The fact is that we simply don’t know where the good soil is and so we plant everywhere. Some will be hardened soil but we plant there anyway. You may know people who have so many issues and problems in their lives that they can’t think of anything else. They think that if God is real and if God really loved them, they wouldn’t have to deal with such things. Or some will think that belief in God is for weak people or that there is no place for faith in a science driven world. But we plant the good news of Jesus there anyway!
Some will be excited about believing in Jesus at first, but soon the excitement fades. They are glad to have Jesus save their sorry hides but when it comes to hard obedience in the kingdom, that is too much for them and they fade away. But we plant the good news of Jesus there anyway!
Some will be choked out by the concerns of the world, but we plant there anyway. They have jobs to do and money to earn and that is more important than Jesus. Or they have status to maintain in the world and they just don’t have time to be a servant of Jesus Christ in their self-absorbed world. But we plant the good news of Jesus there anyway!

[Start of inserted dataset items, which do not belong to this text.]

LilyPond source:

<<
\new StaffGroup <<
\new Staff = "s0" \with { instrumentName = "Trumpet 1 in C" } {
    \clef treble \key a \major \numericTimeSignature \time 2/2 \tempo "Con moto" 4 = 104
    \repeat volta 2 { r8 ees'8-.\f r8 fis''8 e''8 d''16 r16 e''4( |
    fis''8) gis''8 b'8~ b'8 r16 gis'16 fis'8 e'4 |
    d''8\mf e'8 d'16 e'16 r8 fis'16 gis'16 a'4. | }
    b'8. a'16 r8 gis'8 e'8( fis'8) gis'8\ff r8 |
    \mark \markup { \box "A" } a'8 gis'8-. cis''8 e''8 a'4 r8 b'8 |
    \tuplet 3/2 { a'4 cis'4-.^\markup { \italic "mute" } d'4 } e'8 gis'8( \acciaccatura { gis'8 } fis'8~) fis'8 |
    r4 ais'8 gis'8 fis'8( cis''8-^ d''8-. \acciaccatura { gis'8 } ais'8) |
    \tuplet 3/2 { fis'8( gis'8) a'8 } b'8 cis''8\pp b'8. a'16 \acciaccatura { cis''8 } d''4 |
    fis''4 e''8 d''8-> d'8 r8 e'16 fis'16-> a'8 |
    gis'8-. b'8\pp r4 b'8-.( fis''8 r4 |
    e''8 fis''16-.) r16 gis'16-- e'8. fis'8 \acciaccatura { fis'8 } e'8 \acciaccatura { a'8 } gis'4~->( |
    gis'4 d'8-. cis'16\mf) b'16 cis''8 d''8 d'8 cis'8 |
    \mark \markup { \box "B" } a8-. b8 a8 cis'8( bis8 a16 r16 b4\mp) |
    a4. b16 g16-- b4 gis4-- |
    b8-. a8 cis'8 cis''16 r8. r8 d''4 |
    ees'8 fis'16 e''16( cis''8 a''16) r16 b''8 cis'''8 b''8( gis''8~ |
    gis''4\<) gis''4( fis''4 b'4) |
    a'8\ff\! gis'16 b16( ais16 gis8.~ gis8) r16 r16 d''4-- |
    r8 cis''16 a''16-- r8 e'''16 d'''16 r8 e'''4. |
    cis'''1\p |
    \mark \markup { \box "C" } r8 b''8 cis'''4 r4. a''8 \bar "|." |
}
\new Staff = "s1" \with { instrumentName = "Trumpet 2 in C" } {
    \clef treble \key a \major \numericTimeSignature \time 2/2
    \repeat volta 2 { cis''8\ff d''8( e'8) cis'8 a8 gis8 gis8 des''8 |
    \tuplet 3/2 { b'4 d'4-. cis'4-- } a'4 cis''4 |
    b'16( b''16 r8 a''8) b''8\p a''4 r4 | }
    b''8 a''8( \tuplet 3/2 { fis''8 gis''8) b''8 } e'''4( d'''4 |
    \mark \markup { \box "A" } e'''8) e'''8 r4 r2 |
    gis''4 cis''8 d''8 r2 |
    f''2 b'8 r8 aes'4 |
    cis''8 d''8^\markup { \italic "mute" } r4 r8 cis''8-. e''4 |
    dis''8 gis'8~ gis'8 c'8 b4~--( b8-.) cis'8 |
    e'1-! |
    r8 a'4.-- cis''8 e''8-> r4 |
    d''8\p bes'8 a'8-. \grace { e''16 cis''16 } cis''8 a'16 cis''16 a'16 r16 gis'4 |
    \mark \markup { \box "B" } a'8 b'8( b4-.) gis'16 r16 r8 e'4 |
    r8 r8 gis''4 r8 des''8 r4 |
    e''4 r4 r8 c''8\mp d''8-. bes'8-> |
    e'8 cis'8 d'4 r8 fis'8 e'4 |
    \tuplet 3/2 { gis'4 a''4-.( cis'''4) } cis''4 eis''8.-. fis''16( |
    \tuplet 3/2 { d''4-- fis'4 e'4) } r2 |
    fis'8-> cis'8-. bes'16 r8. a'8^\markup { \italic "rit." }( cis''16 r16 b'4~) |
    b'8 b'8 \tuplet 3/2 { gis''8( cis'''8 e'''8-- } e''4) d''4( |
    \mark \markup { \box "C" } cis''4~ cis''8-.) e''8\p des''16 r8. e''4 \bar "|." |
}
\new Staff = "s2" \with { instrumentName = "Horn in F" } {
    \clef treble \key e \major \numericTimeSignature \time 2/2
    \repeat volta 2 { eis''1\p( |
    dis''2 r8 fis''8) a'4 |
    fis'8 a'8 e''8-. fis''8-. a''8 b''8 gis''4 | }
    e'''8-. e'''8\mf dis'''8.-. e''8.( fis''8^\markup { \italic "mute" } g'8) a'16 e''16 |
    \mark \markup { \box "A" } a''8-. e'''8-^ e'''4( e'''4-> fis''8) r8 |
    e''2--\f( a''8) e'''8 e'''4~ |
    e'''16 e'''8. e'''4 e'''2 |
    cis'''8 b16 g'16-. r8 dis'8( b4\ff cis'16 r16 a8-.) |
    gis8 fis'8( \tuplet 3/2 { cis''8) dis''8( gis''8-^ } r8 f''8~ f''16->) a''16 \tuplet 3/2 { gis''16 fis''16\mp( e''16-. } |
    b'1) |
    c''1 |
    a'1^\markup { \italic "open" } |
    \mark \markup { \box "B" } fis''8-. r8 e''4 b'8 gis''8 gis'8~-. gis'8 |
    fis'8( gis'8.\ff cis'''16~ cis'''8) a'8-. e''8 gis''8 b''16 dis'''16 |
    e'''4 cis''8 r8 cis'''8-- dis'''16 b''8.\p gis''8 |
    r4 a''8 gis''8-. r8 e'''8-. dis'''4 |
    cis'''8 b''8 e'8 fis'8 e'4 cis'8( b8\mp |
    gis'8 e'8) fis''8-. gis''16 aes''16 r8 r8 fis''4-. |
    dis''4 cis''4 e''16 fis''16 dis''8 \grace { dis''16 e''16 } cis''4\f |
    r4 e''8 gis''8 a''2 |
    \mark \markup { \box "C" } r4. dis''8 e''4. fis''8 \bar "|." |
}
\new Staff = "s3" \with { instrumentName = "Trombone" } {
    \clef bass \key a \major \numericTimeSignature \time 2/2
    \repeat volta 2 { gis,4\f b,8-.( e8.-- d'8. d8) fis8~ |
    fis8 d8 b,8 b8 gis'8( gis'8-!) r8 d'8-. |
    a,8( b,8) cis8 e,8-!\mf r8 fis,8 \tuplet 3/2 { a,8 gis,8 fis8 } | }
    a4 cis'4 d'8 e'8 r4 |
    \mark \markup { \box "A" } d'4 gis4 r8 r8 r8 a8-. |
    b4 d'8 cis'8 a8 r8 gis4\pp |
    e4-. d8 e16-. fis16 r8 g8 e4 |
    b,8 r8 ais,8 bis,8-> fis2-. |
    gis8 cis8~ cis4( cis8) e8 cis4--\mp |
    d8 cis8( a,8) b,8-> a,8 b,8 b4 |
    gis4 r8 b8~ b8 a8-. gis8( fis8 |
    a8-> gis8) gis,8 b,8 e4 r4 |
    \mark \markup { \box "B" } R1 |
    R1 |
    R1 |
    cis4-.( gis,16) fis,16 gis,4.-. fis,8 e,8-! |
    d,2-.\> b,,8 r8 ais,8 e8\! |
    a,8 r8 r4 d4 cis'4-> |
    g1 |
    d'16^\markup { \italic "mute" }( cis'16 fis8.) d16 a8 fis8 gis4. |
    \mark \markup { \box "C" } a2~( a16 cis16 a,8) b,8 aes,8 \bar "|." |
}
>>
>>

We are to proclaim the word through our actions and our lives wherever we are! We don’t know what the soil will be like but we share the good news anyway. And we pray that God will take our words and actions and produce a harvest. And we can be absolutely certain on one thing: there will be a harvest and it will be far greater than anything we can possibly imagine! Professor Deborah Kapp marvels that people choose to farm because it’s intensely hard work, seven days a week, and lots of farmers struggle to survive. She writes, “Nevertheless, year after year, people plant, grow and harvest crops. Discipleship is a wonderful adventure that invites us to share God's word as a farmer plants her crops: with a clear vision of the world's fickleness, a willingness to fail, hope, resilience, and the deep trust that by God's grace at least some of our work will bear fruit.” And God is providing the harvest as he includes all of us in this amazing task!
It’s important to understand that we are all involved in this planting and harvest. I think it’s easy for us to think of others sharing the gospel with different people. Many think that this is for pastors or missionaries and the like. But we all know the “soils” or the people as I’ve described and we all have the responsibility to share the hope we have with them. You see, we are all involved in this harvest in ways that we don’t realize.
We all have jobs to do in this kingdom enterprise. Through teaching or fellowship or taking care of buildings or praying or encouraging or whatever gift God has given you to do, you are helping to bring in the harvest. Let’s pray that God may use us in whatever way he chooses to bring in the amazing harvest that is coming.